By all accounts, she’s a typical, highly-accomplished high school student. But what sets her apart is her passion for the pro-life movement. Von Erden serves as president of MND’s Respect for Life service program.

“Pro-life is being a voice of the voiceless,” Von Erden said. “It’s cliche within the pro-life movement, but you realize that these babies don’t have a voice. People have separated this ball of tissue from the life that it is. It makes me so sad that people are in such denial. We’re living in a culture of death and convenience.”

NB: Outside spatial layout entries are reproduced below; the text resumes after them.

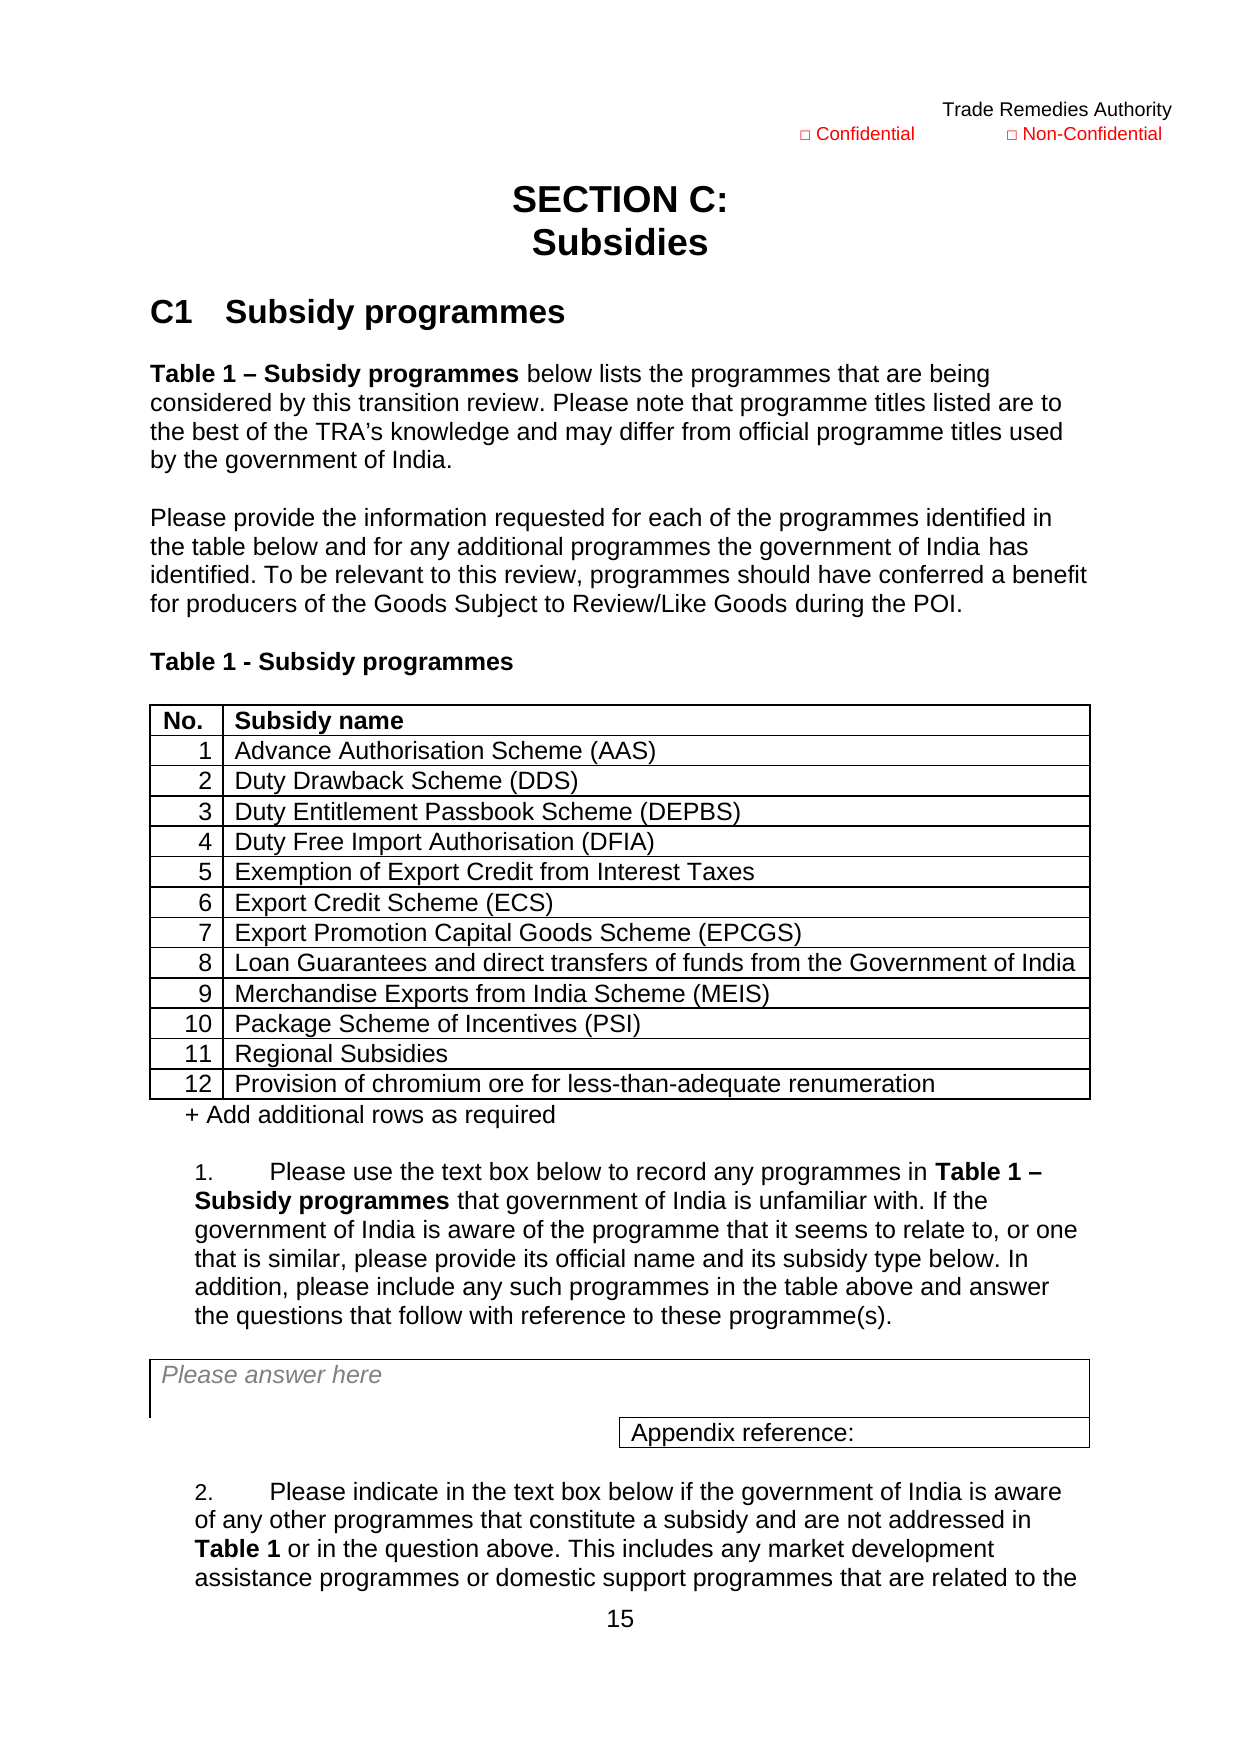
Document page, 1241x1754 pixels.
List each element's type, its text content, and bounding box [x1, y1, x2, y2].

table_cell [150, 1418, 619, 1447]
table_cell 2 [151, 766, 222, 795]
table_cell 9 [151, 979, 222, 1007]
table_cell Duty Entitlement Passbook Scheme (DEPBS) [224, 797, 1089, 825]
table_cell Exemption of Export Credit from Interest Taxes [224, 857, 1089, 886]
list Please use the text box below to record any programmes in Table 1 – Subsidy programmes that government of India is unfamiliar with. If the government of India is aware of the programme that it seems to relate to, or one that is similar, please provide its official name and its subsidy type below. In addition, please include any such programmes in the table above and answer the questions that follow with reference to these programme(s). [194, 1157, 1090, 1330]
table_cell Package Scheme of Incentives (PSI) [224, 1009, 1089, 1038]
table_cell Export Credit Scheme (ECS) [224, 888, 1089, 916]
table_cell 8 [151, 948, 222, 977]
text + Add additional rows as required [150, 1100, 1090, 1128]
table_cell 12 [151, 1070, 222, 1098]
list Please indicate in the text box below if the government of India is aware of any other programmes that constitute a subsidy and are not addressed in Table 1 or in the question above. This includes any market development assistance programmes or domestic support programmes that are related to the production of Goods Subject to Review/Like Goods and conferred a benefit during 1 April 2021 to 31 March 2022. [194, 1477, 1090, 1592]
table_cell 6 [151, 888, 222, 916]
table_header No. [151, 706, 222, 734]
table_cell Loan Guarantees and direct transfers of funds from the Government of India [224, 948, 1089, 977]
table_cell Merchandise Exports from India Scheme (MEIS) [224, 979, 1089, 1007]
table_cell Export Promotion Capital Goods Scheme (EPCGS) [224, 918, 1089, 947]
table_cell Provision of chromium ore for less-than-adequate renumeration [224, 1070, 1089, 1098]
table_header Please answer here [151, 1360, 1089, 1417]
table_cell Appendix reference: [620, 1418, 1089, 1447]
table_cell 10 [151, 1009, 222, 1038]
table_cell 11 [151, 1039, 222, 1068]
subtitle SECTION C: Subsidies [150, 177, 1090, 263]
table_cell 7 [151, 918, 222, 947]
table_cell 4 [151, 827, 222, 856]
text Table 1 - Subsidy programmes [150, 647, 1090, 675]
table_cell 1 [151, 736, 222, 765]
subtitle C1 Subsidy programmes [150, 292, 1090, 330]
table_cell Advance Authorisation Scheme (AAS) [224, 736, 1089, 765]
table_cell Duty Free Import Authorisation (DFIA) [224, 827, 1089, 856]
table_cell Regional Subsidies [224, 1039, 1089, 1068]
table_cell Duty Drawback Scheme (DDS) [224, 766, 1089, 795]
table_cell 5 [151, 857, 222, 886]
text Table 1 – Subsidy programmes below lists the programmes that are being considered by this transition review. Please note that programme titles listed are to the best of the TRA’s knowledge and may differ from official programme titles used by the government of India. [150, 359, 1090, 474]
table_cell 3 [151, 797, 222, 825]
table_header Subsidy name [224, 706, 1089, 734]
text Please provide the information requested for each of the programmes identified in the table below and for any additional programmes the government of India has identified. To be relevant to this review, programmes should have conferred a benefit for producers of the Goods Subject to Review/Like Goods during the POI. [150, 503, 1090, 618]
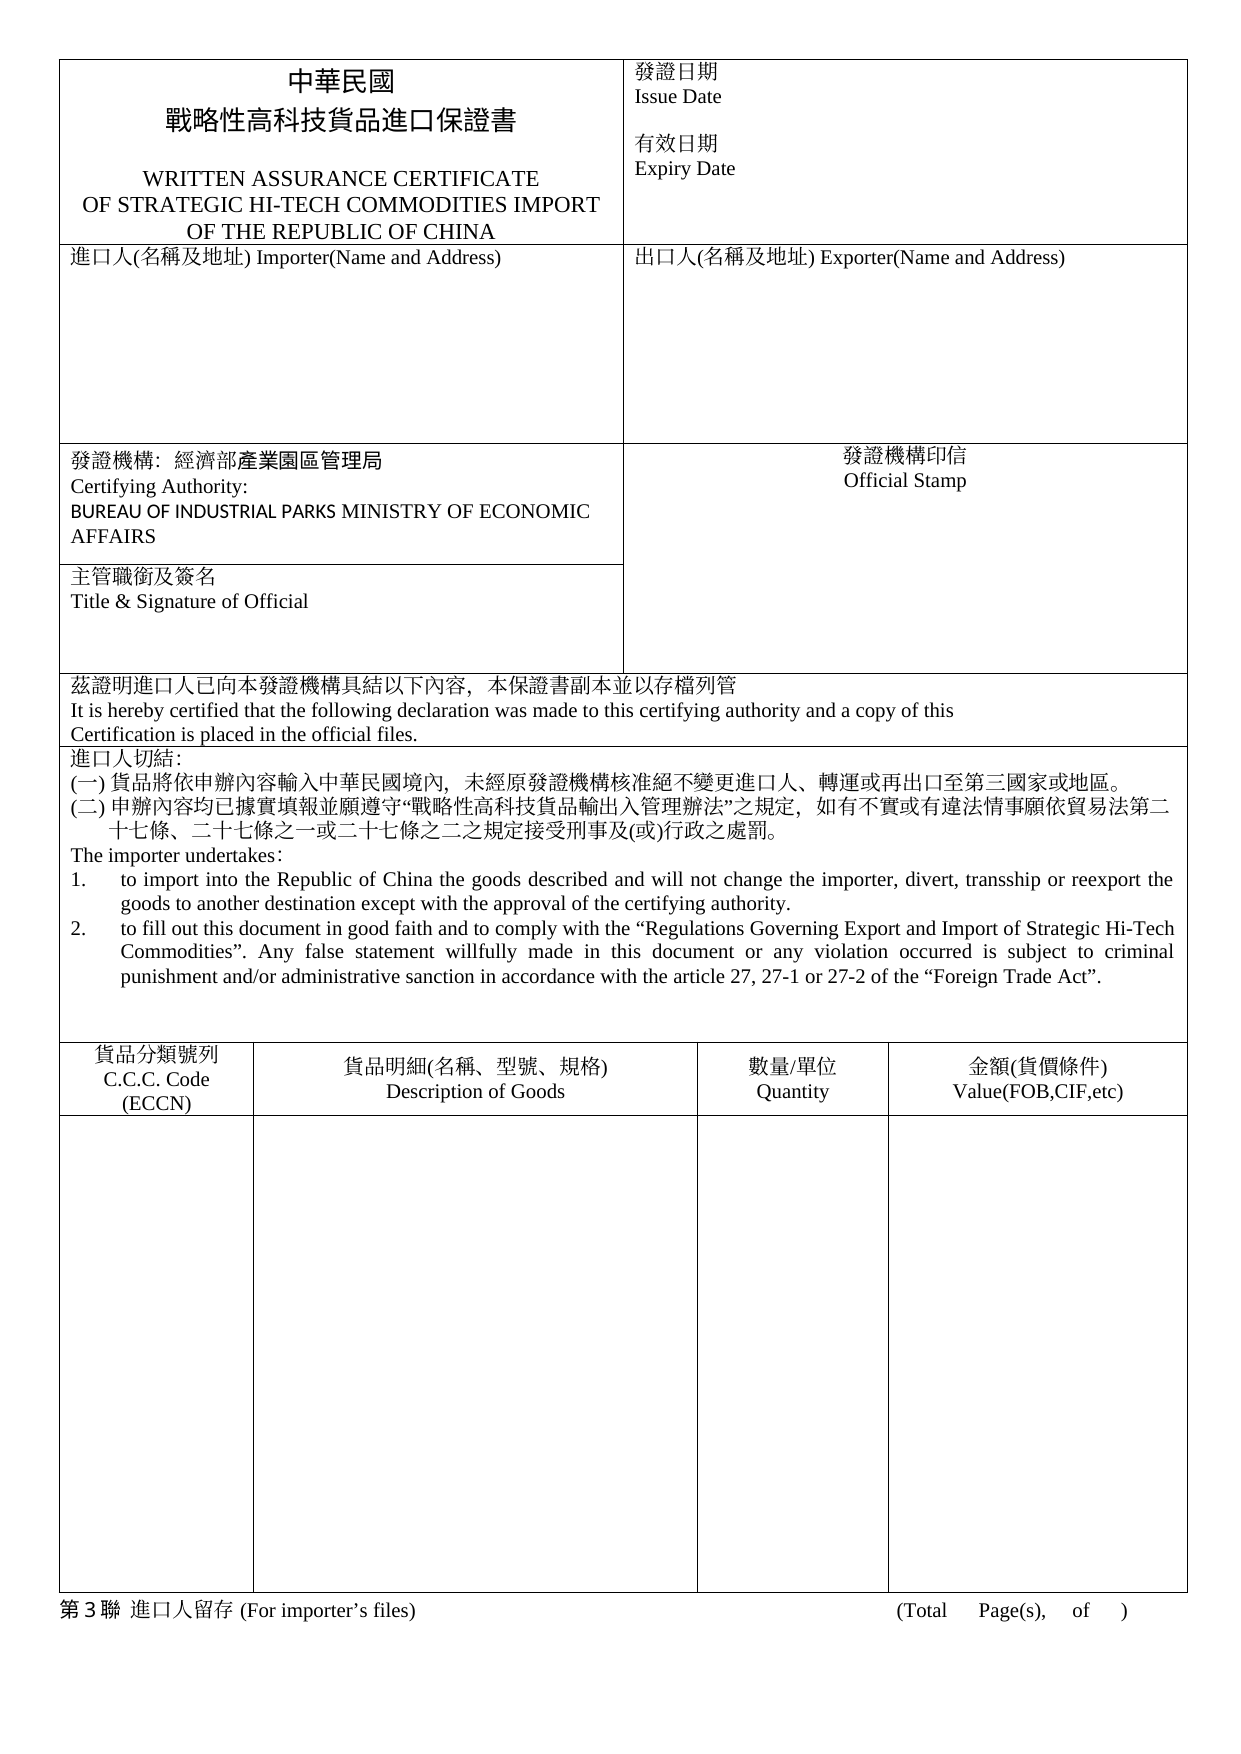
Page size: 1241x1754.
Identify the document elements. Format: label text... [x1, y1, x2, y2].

table_cell 貨品明細(名稱、型號、規格) Description of Goods [254, 1043, 697, 1115]
table_cell 進口人切結： (一) 貨品將依申辦內容輸入中華民國境內，未經原發證機構核准絕不變更進口人、轉運或再出口至第三國家或地區。 (二) 申辦內容均已據實填報並願遵守“戰略性高科技貨品輸出入管理辦法”之規定，如有不實或有違法情事願依貿易法第二十七條、二十七條之一或二十七條之二之規定接受刑事及(或)行政之處罰。 The importer undertakes： to import into the Republic of China the goods described and will not change the importer, divert, transship or reexport the goods to another destination except with the approval of the certifying authority. to fill out this document in good faith and to comply with the “Regulations Governing Export and Import of Strategic Hi-Tech Commodities”. Any false statement willfully made in this document or any violation occurred is subject to criminal punishment and/or administrative sanction in accordance with the article 27, 27-1 or 27-2 of the “Foreign Trade Act”. [60, 747, 1187, 1042]
table_cell 數量/單位 Quantity [698, 1043, 888, 1115]
table_cell [698, 1116, 888, 1592]
table_cell 發證機構：經濟部產業園區管理局 Certifying Authority: BUREAU OF INDUSTRIAL PARKS MINISTRY OF ECONOMIC AFFAIRS [60, 444, 623, 564]
table_cell 主管職銜及簽名 Title & Signature of Official [60, 565, 623, 673]
table_cell [889, 1116, 1187, 1592]
table_cell [254, 1116, 697, 1592]
table_cell 發證機構印信 Official Stamp [624, 444, 1187, 673]
text 第3聯 進口人留存 (For importer’s files) (Total Page(s), of ) [59, 1593, 1181, 1623]
table_cell 發證日期 Issue Date 有效日期 Expiry Date [624, 60, 1187, 244]
table_cell 進口人(名稱及地址) Importer(Name and Address) [60, 245, 623, 443]
table_cell 茲證明進口人已向本發證機構具結以下內容，本保證書副本並以存檔列管 It is hereby certified that the following declaration was made to this certifying authority and a copy of this Certification is placed in the official files. [60, 674, 1187, 746]
table_cell 貨品分類號列 C.C.C. Code (ECCN) [60, 1043, 253, 1115]
table_cell 出口人(名稱及地址) Exporter(Name and Address) [624, 245, 1187, 443]
table_cell 金額(貨價條件) Value(FOB,CIF,etc) [889, 1043, 1187, 1115]
table_cell [60, 1116, 253, 1592]
table_header 中華民國 戰略性高科技貨品進口保證書 WRITTEN ASSURANCE CERTIFICATE OF STRATEGIC HI-TECH COMMODITIES IMPORT OF THE REPUBLIC OF CHINA [60, 60, 623, 244]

Von Erden started going to Respect for Life meetings her freshman year. At the time, just six or seven students attended each meeting.
Now, in her third year as president, attendance has climbed to more than 50 students.

“Certainly, some of that is the enthusiasm that Rose has spread,” club moderator Sharon Bohlen said. “Part of it might be cultural, as well. Our nation today is hostile to life. So our pro-life club is a safe place for girls to come and support the pro-life movement.”

Bohlen said that another reason for the newfound enthusiasm is the club is now a recognized service program under MND’s service umbrella.

“We’re under the umbrella of campus ministry. Because of that, the girls are required to attend meetings if they want to go to March for Life. It provides some accountability,” Bohlen said.

The program sends a contingent to the March for Life in Washington, D.C., every year. MND sent about 40 girls to D.C. for the march this year, the largest number in recent memory.

As much as the Respect for Life service program focuses on the abortion issue, it has a “womb to tomb” philosophy. Presentations at meetings vary from information about euthanasia to the foster care system. Students also participate in service projects like writing cards to mothers who choose life, or elderly people quarantined in care facilities.

This year, Von Erden focused on sharing the pro-life message with the rest of MND. Students put up pro-life signs throughout the school. End-of-year plans include a school-wide “baby drive.”

Von Erden will graduate in May, and she hopes to turn her passion for pro-life causes into a career.

“I want to go to law school. I’ve learned more about pro-bono lawyers who work on cases that people are afraid to take because they pertain to life issues. I’d like to work on cases like that,” Von Erden said.